Instead of heading to his bank Friday to deposit his $3,650 check that Rita Adams, promotion manager of a lottery firm, sent him, he went straight to the Chartiers Township Police Department.

The check looked real enough, and the letter listed offices in Los Angeles, London, Dublin and Capetown, South Africa.

“If I got this, how many other letters have been mailed here to the county?” Britten said Monday.

“Actually, I got this one myself,” Chartiers Township police Chief James Horvath said. “It must have been a year ago. Mr. Britten absolutely did what we want them to do if they’re suspicious. The world we live in today, you have to scrutinize just about everything.”

The Federal Trade Commission addresses this topic on its consumer information website under the heading, “Fake Checks: It’s your lucky day! You just won a foreign lottery! The letter says so. And the cashier’s check to cover the taxes and fees is included. All you have to do to get your winnings is deposit the check and wire the money to the sender to pay the taxes and fees. You’re guaranteed that when they get your payment, you’ll get your prize.

“There’s just one catch: This is a scam. The check is no good, even though it appears to be a legitimate cashier’s check. The lottery angle is a trick to get you to wire money to someone you don’t know. If you were to deposit the check and wire the money, your bank would soon learn that the check was a fake. And you’re out the money because the money you wired can’t be retrieved, and you’re responsible for the checks you deposit – even though you don’t know they’re fake. This is just one example of a counterfeit check scam that could leave you scratching your head.”

The website states some of the checks contain authentic-looking watermarks and are printed with the names and addresses of legitimate financial institutions. Bank account and routing numbers listed on a counterfeit check may be real, but the check still can be a fake.

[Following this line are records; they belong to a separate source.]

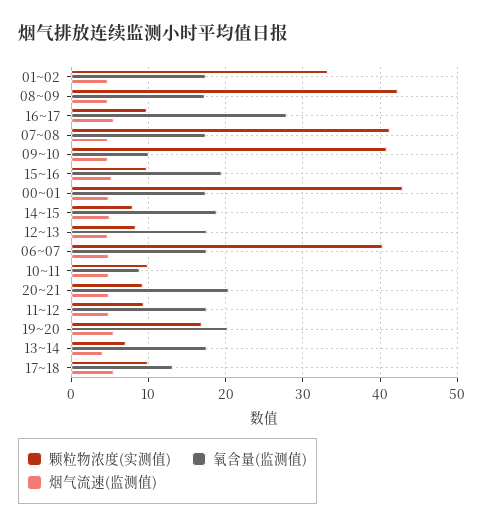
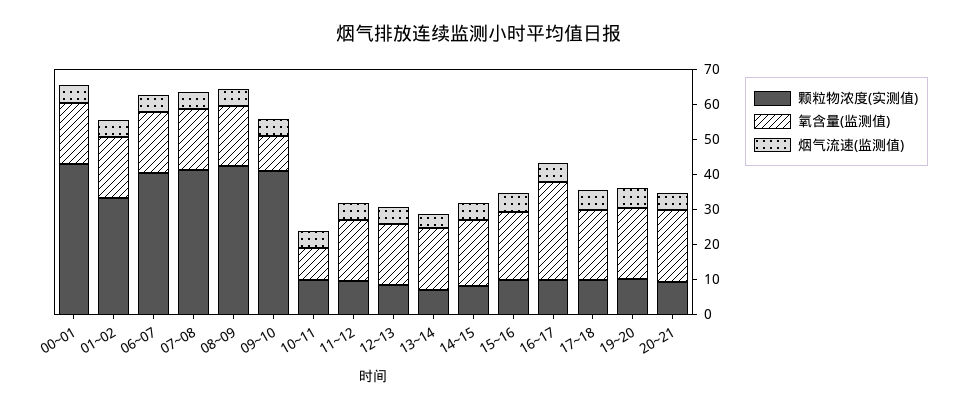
  {
    "颗粒物浓度(实测值)": {
      "01~02": 33,
      "08~09": 42,
      "16~17": 10,
      "07~08": 41,
      "09~10": 41,
      "15~16": 10,
      "00~01": 43,
      "14~15": 8,
      "12~13": 8,
      "06~07": 40,
      "10~11": 10,
      "20~21": 9,
      "11~12": 9,
-     "19~20": 17,
+     "19~20": 10,
      "13~14": 7,
      "17~18": 10
    },
    "氧含量(监测值)": {
      "01~02": 18,
      "08~09": 17,
      "16~17": 28,
      "07~08": 17,
      "09~10": 10,
      "15~16": 20,
      "00~01": 18,
      "14~15": 19,
      "12~13": 18,
      "06~07": 18,
      "10~11": 9,
      "20~21": 20,
      "11~12": 18,
      "19~20": 20,
      "13~14": 18,
-     "17~18": 13
+     "17~18": 20
    },
    "烟气流速(监测值)": {
      "01~02": 5,
      "08~09": 5,
      "16~17": 6,
      "07~08": 5,
      "09~10": 5,
      "15~16": 5,
      "00~01": 5,
      "14~15": 5,
      "12~13": 5,
      "06~07": 5,
      "10~11": 5,
      "20~21": 5,
      "11~12": 5,
      "19~20": 6,
      "13~14": 4,
      "17~18": 6
    }
  }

Clumsy grammar and misspellings often riddle scam communications. The letter to Britten refers to “consumer sweepstake,” “departmental stores” and “banking detials.”

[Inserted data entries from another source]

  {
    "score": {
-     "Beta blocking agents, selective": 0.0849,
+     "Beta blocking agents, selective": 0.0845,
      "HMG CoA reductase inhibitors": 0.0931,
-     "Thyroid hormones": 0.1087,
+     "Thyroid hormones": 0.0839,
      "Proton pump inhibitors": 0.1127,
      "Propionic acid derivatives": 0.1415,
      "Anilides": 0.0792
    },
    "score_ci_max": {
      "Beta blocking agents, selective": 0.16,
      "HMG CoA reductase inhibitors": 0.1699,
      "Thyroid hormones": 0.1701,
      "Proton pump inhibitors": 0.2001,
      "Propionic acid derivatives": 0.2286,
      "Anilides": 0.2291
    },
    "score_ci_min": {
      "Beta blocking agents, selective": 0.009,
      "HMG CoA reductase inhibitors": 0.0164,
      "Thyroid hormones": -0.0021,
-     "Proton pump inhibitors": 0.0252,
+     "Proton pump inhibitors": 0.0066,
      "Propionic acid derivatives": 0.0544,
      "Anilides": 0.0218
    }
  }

Horvath said a variation on the IRS-demands-payment phone call – which should always raise a red flag because the federal Internal Revenue Service communicates with taxpayers by letter – also occurred recently in the township. A man received a call that accused him of being in arrears in his property taxes. He could satisfy the “debt,” the caller said, by purchasing $500 worth of iTunes gift cards, activating them and passing along the serial numbers.

Horvath asked that anyone receiving communications from a potential scammer “tell them that you need to verify this with the police department” and follow through.

The taxes-owed scam is sometimes accompanied by what seems to be a call from a 911 emergency number, threatening immediate arrest.

Horvath has some advice for that situation, too:

“If we’re coming for you, we’re not going to call you first.”